EXERCISE PROMPT:
Copy the whole listing below exactly.
============================================================
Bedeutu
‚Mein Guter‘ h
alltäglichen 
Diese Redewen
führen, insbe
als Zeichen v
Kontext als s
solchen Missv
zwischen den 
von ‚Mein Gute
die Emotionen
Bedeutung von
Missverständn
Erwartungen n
============================================================
OUTPUT FOR THIS TASK:
Bedeutu
‚Mein Guter‘ h
alltäglichen 
Diese Redewen
führen, insbe
als Zeichen v
Kontext als s
solchen Missv
zwischen den 
von ‚Mein Gute
die Emotionen
Bedeutung von
Missverständn
Erwartungen n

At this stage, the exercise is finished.